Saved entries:
##############################

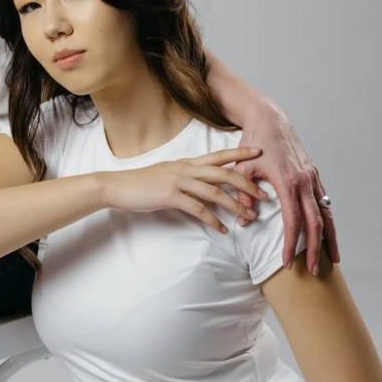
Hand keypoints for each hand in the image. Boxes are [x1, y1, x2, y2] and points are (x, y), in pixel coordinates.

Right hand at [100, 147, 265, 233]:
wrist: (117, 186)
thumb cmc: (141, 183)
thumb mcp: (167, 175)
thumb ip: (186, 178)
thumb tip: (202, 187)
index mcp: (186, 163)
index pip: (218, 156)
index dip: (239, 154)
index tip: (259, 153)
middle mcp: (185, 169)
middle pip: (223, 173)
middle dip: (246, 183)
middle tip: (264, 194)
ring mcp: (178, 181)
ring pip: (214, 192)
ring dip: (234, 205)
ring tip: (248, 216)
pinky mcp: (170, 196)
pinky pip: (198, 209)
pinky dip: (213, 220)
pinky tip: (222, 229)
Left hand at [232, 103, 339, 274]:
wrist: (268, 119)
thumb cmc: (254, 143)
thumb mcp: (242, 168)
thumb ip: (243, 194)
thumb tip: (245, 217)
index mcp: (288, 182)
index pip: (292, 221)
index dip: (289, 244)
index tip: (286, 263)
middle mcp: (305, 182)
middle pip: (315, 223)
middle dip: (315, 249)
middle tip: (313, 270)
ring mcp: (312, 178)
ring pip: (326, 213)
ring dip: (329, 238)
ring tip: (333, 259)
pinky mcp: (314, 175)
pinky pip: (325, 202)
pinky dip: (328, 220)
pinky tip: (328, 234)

##############################

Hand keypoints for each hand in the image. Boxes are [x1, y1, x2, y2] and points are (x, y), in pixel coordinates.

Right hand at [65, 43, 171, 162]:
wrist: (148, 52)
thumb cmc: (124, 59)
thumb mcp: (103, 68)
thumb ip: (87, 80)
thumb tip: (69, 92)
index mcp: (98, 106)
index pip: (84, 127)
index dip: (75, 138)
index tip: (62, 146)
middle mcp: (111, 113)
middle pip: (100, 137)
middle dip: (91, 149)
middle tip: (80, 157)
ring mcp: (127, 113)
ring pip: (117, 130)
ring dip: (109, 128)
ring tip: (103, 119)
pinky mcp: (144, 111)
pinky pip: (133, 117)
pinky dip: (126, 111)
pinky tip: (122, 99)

##############################

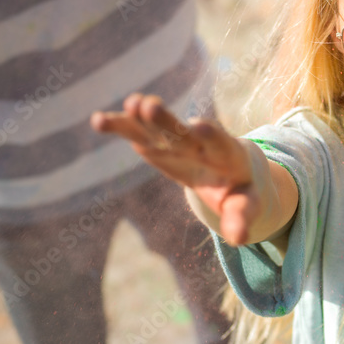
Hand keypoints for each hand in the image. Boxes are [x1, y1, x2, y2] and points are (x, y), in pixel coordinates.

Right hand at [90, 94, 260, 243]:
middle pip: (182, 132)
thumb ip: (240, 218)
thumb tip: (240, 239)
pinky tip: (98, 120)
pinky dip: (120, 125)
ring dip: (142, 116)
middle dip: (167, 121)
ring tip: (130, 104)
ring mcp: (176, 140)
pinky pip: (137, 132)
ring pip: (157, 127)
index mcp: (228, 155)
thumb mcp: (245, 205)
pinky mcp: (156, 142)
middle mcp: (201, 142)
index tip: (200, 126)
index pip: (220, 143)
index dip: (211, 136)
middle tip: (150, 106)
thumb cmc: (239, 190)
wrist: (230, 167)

##############################

Work order => What lines of the data contain the string "Right"? List them.

Your response =>
Right hand at [100, 147, 265, 233]:
Right hand at [65, 43, 171, 162]:
Right hand at [90, 94, 260, 243]:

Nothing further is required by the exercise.